Rund 14 Milliarden Taiwan-Dollar stammen aus Investitionen und Mieteinnahmen, der Großteil aus dem Kerngeschäft Stromerzeugung. Die Gewinne sollen helfen, aufgelaufene Verluste von etwa 420 Milliarden Taiwan-Dollar auszugleichen, die vor allem durch stark gestiegene Brennstoffpreise nach Beginn des Ukraine-Kriegs entstanden waren.
Um die Inflation zu dämpfen, hatte Taipower Strompreise lange kaum erhöht. Seit Oktober gelten jedoch höhere Tarife für Haushalte, während Industriekunden verschont blieben. Für dieses Jahr rechnet das Unternehmen mit stabilen Kosten und weiteren Gewinnen. Das Wirtschaftsministerium erwartet daher keine größeren Strompreiserhöhungen. Parallel investiert Taipower massiv in den Ausbau und die Stabilität des Stromnetzes.
Online-Abstimmung für Neugestaltung von Taiwans Banknoten
Die taiwanische Zentralbank plant eine Neugestaltung der Banknoten und hat dafür eine Online-Abstimmung gestartet. Die Bevölkerung kann aus zwölf Themenvorschlägen wählen, die künftig die einzelnen Stückelungen prägen könnten. Das Projekt befindet sich derzeit in der Phase der öffentlichen Konsultation.

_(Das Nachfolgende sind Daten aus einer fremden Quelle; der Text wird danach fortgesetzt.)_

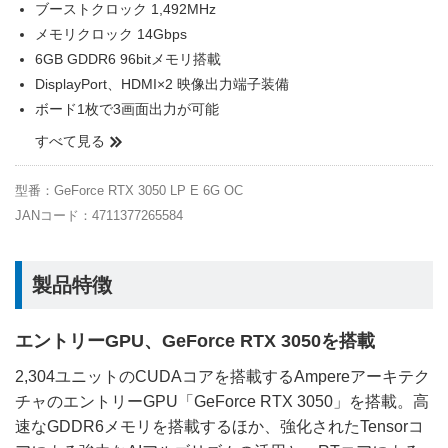
ブーストクロック 1,492MHz
メモリクロック 14Gbps
6GB GDDR6 96bitメモリ搭載
DisplayPort、HDMI×2 映像出力端子装備
ボード1枚で3画面出力が可能
すべて見る
型番：GeForce RTX 3050 LP E 6G OC
JANコード：4711377265584
製品特徴
エントリーGPU、GeForce RTX 3050を搭載
2,304ユニットのCUDAコアを搭載するAmpereアーキテク
チャのエントリーGPU「GeForce RTX 3050」を搭載。高
速なGDDR6メモリを搭載するほか、強化されたTensorコ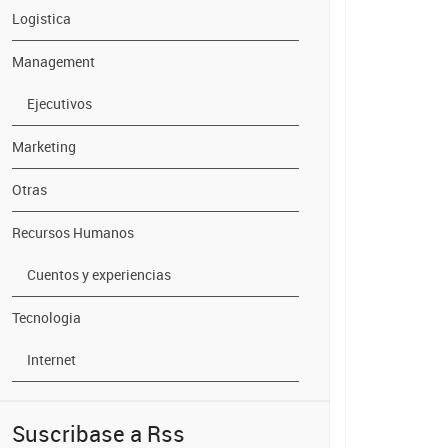
Logistica
Management
Ejecutivos
Marketing
Otras
Recursos Humanos
Cuentos y experiencias
Tecnologia
Internet
Suscribase a Rss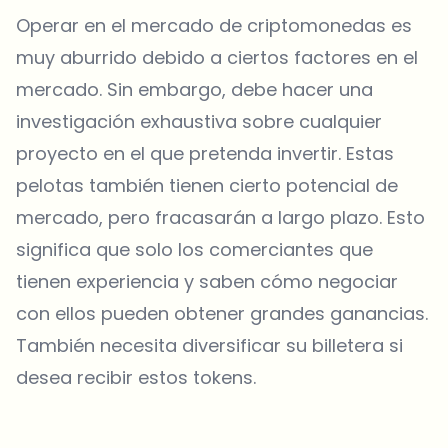
Operar en el mercado de criptomonedas es
muy aburrido debido a ciertos factores en el
mercado. Sin embargo, debe hacer una
investigación exhaustiva sobre cualquier
proyecto en el que pretenda invertir. Estas
pelotas también tienen cierto potencial de
mercado, pero fracasarán a largo plazo. Esto
significa que solo los comerciantes que
tienen experiencia y saben cómo negociar
con ellos pueden obtener grandes ganancias.
También necesita diversificar su billetera si
desea recibir estos tokens.
¿Sobre qué temas deberíamos profundizar?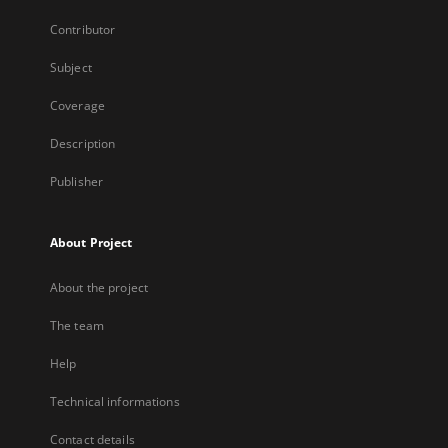
Contributor
Subject
Coverage
Description
Publisher
About Project
About the project
The team
Help
Technical informations
Contact details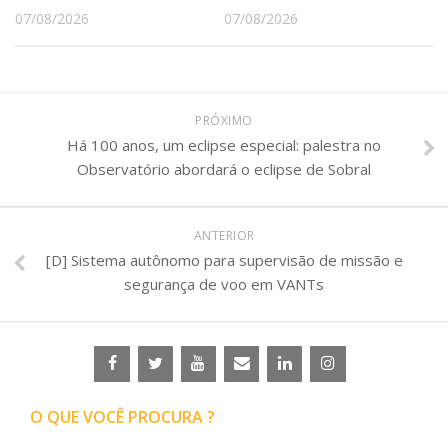
07/08/2026
07/08/2026
PRÓXIMO
Há 100 anos, um eclipse especial: palestra no
Observatório abordará o eclipse de Sobral
ANTERIOR
[D] Sistema autônomo para supervisão de missão e
segurança de voo em VANTs
O QUE VOCÊ PROCURA ?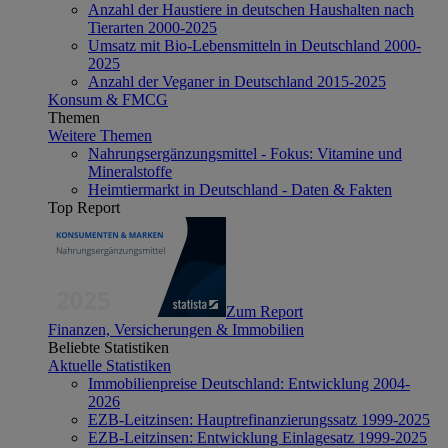
Anzahl der Haustiere in deutschen Haushalten nach
Tierarten 2000-2025
Umsatz mit Bio-Lebensmitteln in Deutschland 2000-
2025
Anzahl der Veganer in Deutschland 2015-2025
Konsum & FMCG
Themen
Weitere Themen
Nahrungsergänzungsmittel - Fokus: Vitamine und
Mineralstoffe
Heimtiermarkt in Deutschland - Daten & Fakten
Top Report
Zum Report
Finanzen, Versicherungen & Immobilien
Beliebte Statistiken
Aktuelle Statistiken
Immobilienpreise Deutschland: Entwicklung 2004-
2026
EZB-Leitzinsen: Hauptrefinanzierungssatz 1999-2025
EZB-Leitzinsen: Entwicklung Einlagesatz 1999-2025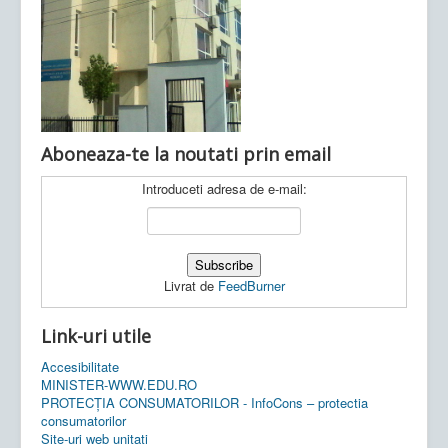
Ultimele articole:
Vi, 04.11.2022 -
Inspectoratul Școlar
Județean Mehedinți
Aboneaza-te la noutati prin email
Introduceti adresa de e-mail:
Livrat de
FeedBurner
Link-uri utile
Accesibilitate
MINISTER-WWW.EDU.RO
PROTECȚIA CONSUMATORILOR - InfoCons – protectia
consumatorilor
Site-uri web unitati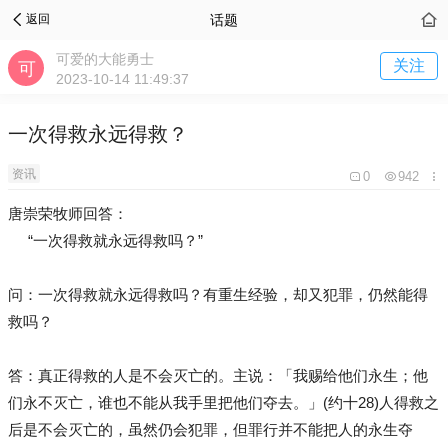
话题
返回
可爱的大能勇士
关注
2023-10-14 11:49:37
一次得救永远得救？
资讯
0
942
唐崇荣牧师回答：
“一次得救就永远得救吗？”
问：一次得救就永远得救吗？有重生经验，却又犯罪，仍然能得
救吗？
答：真正得救的人是不会灭亡的。主说：「我赐给他们永生；他
们永不灭亡，谁也不能从我手里把他们夺去。」(约十28)人得救之
后是不会灭亡的，虽然仍会犯罪，但罪行并不能把人的永生夺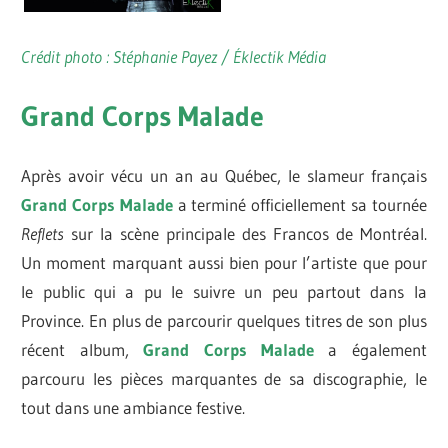
Crédit photo : Stéphanie Payez / Éklectik Média
Grand Corps Malade
Après avoir vécu un an au Québec, le slameur français
Grand Corps Malade
a terminé officiellement sa tournée
Reflets
sur la scène principale des Francos de Montréal.
Un moment marquant aussi bien pour l’artiste que pour
le public qui a pu le suivre un peu partout dans la
Province. En plus de parcourir quelques titres de son plus
récent album,
Grand Corps Malade
a également
parcouru les pièces marquantes de sa discographie, le
tout dans une ambiance festive.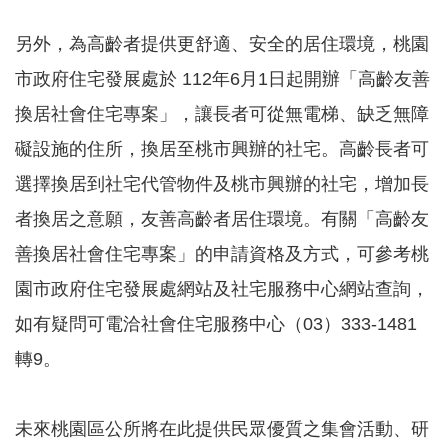
訊
錄
另外，為高齡者提供更舒適、安全的居住環境，桃園
相
市政府住宅發展處於 112年6月1日起開辦「高齡友善
關
換居社會住宅專案」，讓長者可從無電梯、缺乏無障
資
料
礙設施的住所，換居至桃市興辦的社宅。高齡長者可
選擇換居到社宅代管物件及桃市興辦的社宅，增加長
回
首
者換居之意願，友善高齡者居住環境。有關「高齡友
頁
善換居社會住宅專案」的申請資格及方式，可參考桃
網
站
園市政府住宅發展處網站及社宅服務中心網站查詢，
導
如有疑問可電洽社會住宅服務中心（03）333-1481
覽
轉9。
市
政
信
未來桃園區公所將在此提供民眾優質之集會活動、研
箱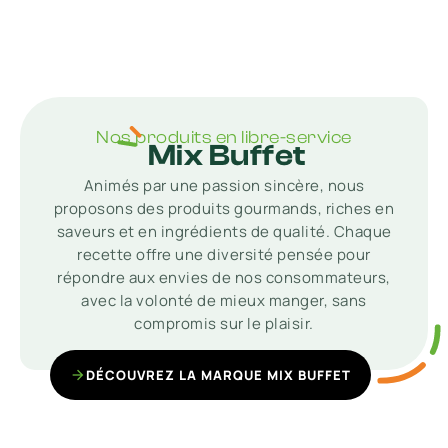
Nos produits en libre-service
Mix Buffet
Animés par une passion sincère, nous
proposons des produits gourmands, riches en
saveurs et en ingrédients de qualité. Chaque
recette offre une diversité pensée pour
répondre aux envies de nos consommateurs,
avec la volonté de mieux manger, sans
compromis sur le plaisir.
DÉCOUVREZ LA MARQUE MIX BUFFET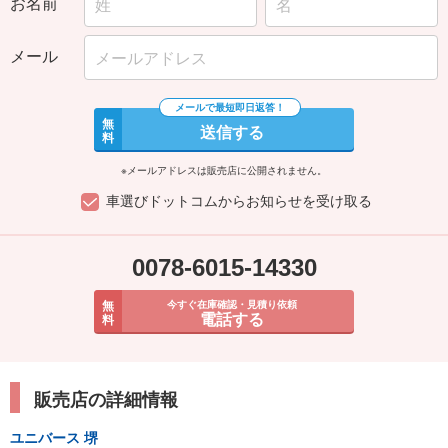
お名前
メール
無
送信する
料
※メールアドレスは販売店に公開されません。
車選びドットコムからお知らせを受け取る
0078-6015-14330
無
今すぐ在庫確認・見積り依頼
電話する
料
販売店の詳細情報
ユニバース 堺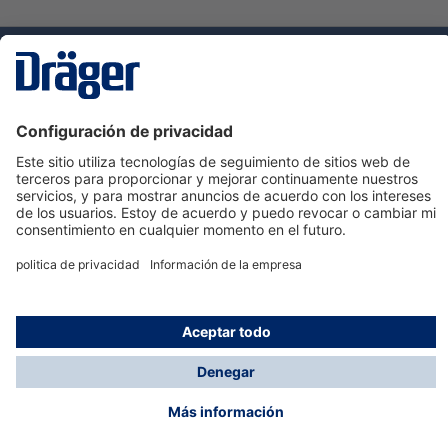
Tecnologia
para la vida
Servicio de atención al cliente de Dräger
Ayuda
Información
© Dräger Hispania S.A.U., 2024
*Todos los precios no incluyen IVA y posibles gastos
de envío, salvo que indique lo contrario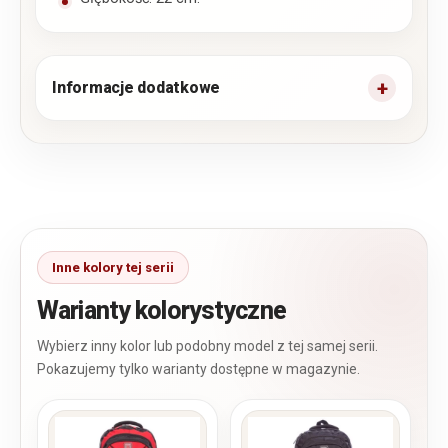
Informacje dodatkowe
Warianty kolorystyczne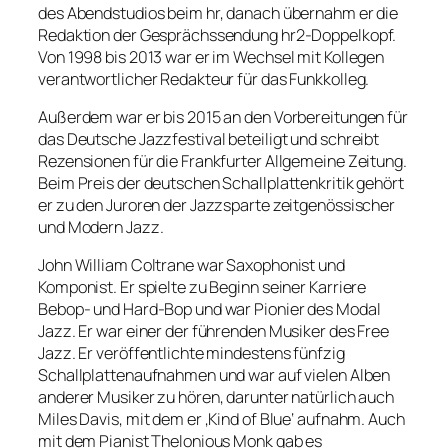
des Abendstudios beim hr, danach übernahm er die
Redaktion der Gesprächssendung hr2-Doppelkopf.
Von 1998 bis 2013 war er im Wechsel mit Kollegen
verantwortlicher Redakteur für das Funkkolleg.
Außerdem war er bis 2015 an den Vorbereitungen für
das Deutsche Jazzfestival beteiligt und schreibt
Rezensionen für die Frankfurter Allgemeine Zeitung.
Beim Preis der deutschen Schallplattenkritik gehört
er zu den Juroren der Jazzsparte zeitgenössischer
und Modern Jazz.
John William Coltrane war Saxophonist und
Komponist. Er spielte zu Beginn seiner Karriere
Bebop- und Hard-Bop und war Pionier des Modal
Jazz. Er war einer der führenden Musiker des Free
Jazz. Er veröffentlichte mindestens fünfzig
Schallplattenaufnahmen und war auf vielen Alben
anderer Musiker zu hören, darunter natürlich auch
Miles Davis, mit dem er ‚Kind of Blue‘ aufnahm. Auch
mit dem Pianist Thelonious Monk gab es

Die neue Banknotenserie steht unter dem Leitthema „Die Schönheit Taiwans“. Zur Auswahl stehen unter anderem nachhaltige Entwicklung, technologische Innovation, Architektur, Volksfeste, Inselökologie, geschützte Tier- und Pflanzenwelt sowie die Rolle von Frauen. Politische Bezüge seien ausdrücklich ausgeschlossen, betonte die Zentralbank.
Die Online-Abstimmung läuft vom 27. Januar bis 13. Februar. Jede Person kann einmal abstimmen und bis zu fünf Themen auswählen. Die ersten neuen Banknoten sollen rund zweieinhalb Jahre nach Abschluss der Themenwahl erscheinen.
Die Zentralbank rechnet mit Kosten von etwa fünf Taiwan-Dollar pro Banknote, etwas mehr als bisher. Neben der öffentlichen Meinung sollen auch Sicherheits- und Produktionsaspekte in die endgültige Entscheidung einfließen.